The data beneath this task has to be reprinted character for character.

- _DATA FOR THIS EXERCISE_
──────────────────────────────

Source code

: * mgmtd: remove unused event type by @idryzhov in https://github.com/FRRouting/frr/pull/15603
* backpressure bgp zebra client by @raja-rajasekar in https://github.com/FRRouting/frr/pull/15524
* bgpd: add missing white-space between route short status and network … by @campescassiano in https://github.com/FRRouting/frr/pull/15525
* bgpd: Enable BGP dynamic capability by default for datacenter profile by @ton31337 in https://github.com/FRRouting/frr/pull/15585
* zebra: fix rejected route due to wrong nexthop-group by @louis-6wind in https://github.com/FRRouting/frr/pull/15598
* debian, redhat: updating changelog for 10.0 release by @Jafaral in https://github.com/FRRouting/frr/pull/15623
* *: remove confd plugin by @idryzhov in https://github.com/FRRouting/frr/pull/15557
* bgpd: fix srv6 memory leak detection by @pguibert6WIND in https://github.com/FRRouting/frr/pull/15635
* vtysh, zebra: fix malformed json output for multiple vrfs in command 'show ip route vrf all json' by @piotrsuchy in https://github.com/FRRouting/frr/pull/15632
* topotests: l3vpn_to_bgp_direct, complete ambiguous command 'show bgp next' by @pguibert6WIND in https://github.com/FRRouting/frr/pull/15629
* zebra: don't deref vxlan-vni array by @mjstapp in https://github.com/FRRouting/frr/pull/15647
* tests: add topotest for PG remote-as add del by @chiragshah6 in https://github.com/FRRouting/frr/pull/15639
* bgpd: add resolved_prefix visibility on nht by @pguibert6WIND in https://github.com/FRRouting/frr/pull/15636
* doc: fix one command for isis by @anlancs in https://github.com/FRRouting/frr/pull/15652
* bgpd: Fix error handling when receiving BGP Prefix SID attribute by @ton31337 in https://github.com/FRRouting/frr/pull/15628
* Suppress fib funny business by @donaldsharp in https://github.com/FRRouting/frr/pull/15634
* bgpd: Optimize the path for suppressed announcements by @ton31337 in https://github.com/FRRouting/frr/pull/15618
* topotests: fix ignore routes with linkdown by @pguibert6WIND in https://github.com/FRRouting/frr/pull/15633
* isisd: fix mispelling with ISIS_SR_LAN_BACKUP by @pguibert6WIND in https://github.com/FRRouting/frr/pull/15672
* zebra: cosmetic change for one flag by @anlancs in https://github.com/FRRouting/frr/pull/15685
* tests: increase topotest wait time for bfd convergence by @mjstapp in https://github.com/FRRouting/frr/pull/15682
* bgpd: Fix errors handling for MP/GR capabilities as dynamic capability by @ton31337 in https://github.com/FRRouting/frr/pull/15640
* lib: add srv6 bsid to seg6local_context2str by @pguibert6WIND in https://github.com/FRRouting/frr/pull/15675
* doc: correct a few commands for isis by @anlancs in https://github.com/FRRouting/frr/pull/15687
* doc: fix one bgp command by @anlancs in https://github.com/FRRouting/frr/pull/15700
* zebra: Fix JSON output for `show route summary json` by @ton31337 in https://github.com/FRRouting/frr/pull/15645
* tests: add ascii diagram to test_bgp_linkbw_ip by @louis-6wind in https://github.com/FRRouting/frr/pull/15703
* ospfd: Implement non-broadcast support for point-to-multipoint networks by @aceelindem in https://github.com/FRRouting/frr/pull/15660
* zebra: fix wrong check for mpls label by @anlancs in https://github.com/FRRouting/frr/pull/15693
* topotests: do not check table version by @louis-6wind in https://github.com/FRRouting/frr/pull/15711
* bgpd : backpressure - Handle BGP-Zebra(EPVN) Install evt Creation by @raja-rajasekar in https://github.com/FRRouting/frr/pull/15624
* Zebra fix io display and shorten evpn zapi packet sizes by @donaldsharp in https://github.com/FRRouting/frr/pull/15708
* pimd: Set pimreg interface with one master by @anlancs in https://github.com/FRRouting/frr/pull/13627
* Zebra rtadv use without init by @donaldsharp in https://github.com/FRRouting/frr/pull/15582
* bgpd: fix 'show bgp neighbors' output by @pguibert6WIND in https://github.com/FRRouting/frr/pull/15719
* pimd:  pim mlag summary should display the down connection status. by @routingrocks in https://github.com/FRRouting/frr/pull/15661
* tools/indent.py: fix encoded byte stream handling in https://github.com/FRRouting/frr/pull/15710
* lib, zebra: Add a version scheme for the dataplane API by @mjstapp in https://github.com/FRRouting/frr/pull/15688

──────────────────────────────

- _EXPECTED ANSWER_
Source code

: * mgmtd: remove unused event type by @idryzhov in https://github.com/FRRouting/frr/pull/15603
* backpressure bgp zebra client by @raja-rajasekar in https://github.com/FRRouting/frr/pull/15524
* bgpd: add missing white-space between route short status and network … by @campescassiano in https://github.com/FRRouting/frr/pull/15525
* bgpd: Enable BGP dynamic capability by default for datacenter profile by @ton31337 in https://github.com/FRRouting/frr/pull/15585
* zebra: fix rejected route due to wrong nexthop-group by @louis-6wind in https://github.com/FRRouting/frr/pull/15598
* debian, redhat: updating changelog for 10.0 release by @Jafaral in https://github.com/FRRouting/frr/pull/15623
* *: remove confd plugin by @idryzhov in https://github.com/FRRouting/frr/pull/15557
* bgpd: fix srv6 memory leak detection by @pguibert6WIND in https://github.com/FRRouting/frr/pull/15635
* vtysh, zebra: fix malformed json output for multiple vrfs in command 'show ip route vrf all json' by @piotrsuchy in https://github.com/FRRouting/frr/pull/15632
* topotests: l3vpn_to_bgp_direct, complete ambiguous command 'show bgp next' by @pguibert6WIND in https://github.com/FRRouting/frr/pull/15629
* zebra: don't deref vxlan-vni array by @mjstapp in https://github.com/FRRouting/frr/pull/15647
* tests: add topotest for PG remote-as add del by @chiragshah6 in https://github.com/FRRouting/frr/pull/15639
* bgpd: add resolved_prefix visibility on nht by @pguibert6WIND in https://github.com/FRRouting/frr/pull/15636
* doc: fix one command for isis by @anlancs in https://github.com/FRRouting/frr/pull/15652
* bgpd: Fix error handling when receiving BGP Prefix SID attribute by @ton31337 in https://github.com/FRRouting/frr/pull/15628
* Suppress fib funny business by @donaldsharp in https://github.com/FRRouting/frr/pull/15634
* bgpd: Optimize the path for suppressed announcements by @ton31337 in https://github.com/FRRouting/frr/pull/15618
* topotests: fix ignore routes with linkdown by @pguibert6WIND in https://github.com/FRRouting/frr/pull/15633
* isisd: fix mispelling with ISIS_SR_LAN_BACKUP by @pguibert6WIND in https://github.com/FRRouting/frr/pull/15672
* zebra: cosmetic change for one flag by @anlancs in https://github.com/FRRouting/frr/pull/15685
* tests: increase topotest wait time for bfd convergence by @mjstapp in https://github.com/FRRouting/frr/pull/15682
* bgpd: Fix errors handling for MP/GR capabilities as dynamic capability by @ton31337 in https://github.com/FRRouting/frr/pull/15640
* lib: add srv6 bsid to seg6local_context2str by @pguibert6WIND in https://github.com/FRRouting/frr/pull/15675
* doc: correct a few commands for isis by @anlancs in https://github.com/FRRouting/frr/pull/15687
* doc: fix one bgp command by @anlancs in https://github.com/FRRouting/frr/pull/15700
* zebra: Fix JSON output for `show route summary json` by @ton31337 in https://github.com/FRRouting/frr/pull/15645
* tests: add ascii diagram to test_bgp_linkbw_ip by @louis-6wind in https://github.com/FRRouting/frr/pull/15703
* ospfd: Implement non-broadcast support for point-to-multipoint networks by @aceelindem in https://github.com/FRRouting/frr/pull/15660
* zebra: fix wrong check for mpls label by @anlancs in https://github.com/FRRouting/frr/pull/15693
* topotests: do not check table version by @louis-6wind in https://github.com/FRRouting/frr/pull/15711
* bgpd : backpressure - Handle BGP-Zebra(EPVN) Install evt Creation by @raja-rajasekar in https://github.com/FRRouting/frr/pull/15624
* Zebra fix io display and shorten evpn zapi packet sizes by @donaldsharp in https://github.com/FRRouting/frr/pull/15708
* pimd: Set pimreg interface with one master by @anlancs in https://github.com/FRRouting/frr/pull/13627
* Zebra rtadv use without init by @donaldsharp in https://github.com/FRRouting/frr/pull/15582
* bgpd: fix 'show bgp neighbors' output by @pguibert6WIND in https://github.com/FRRouting/frr/pull/15719
* pimd:  pim mlag summary should display the down connection status. by @routingrocks in https://github.com/FRRouting/frr/pull/15661
* tools/indent.py: fix encoded byte stream handling in https://github.com/FRRouting/frr/pull/15710
* lib, zebra: Add a version scheme for the dataplane API by @mjstapp in https://github.com/FRRouting/frr/pull/15688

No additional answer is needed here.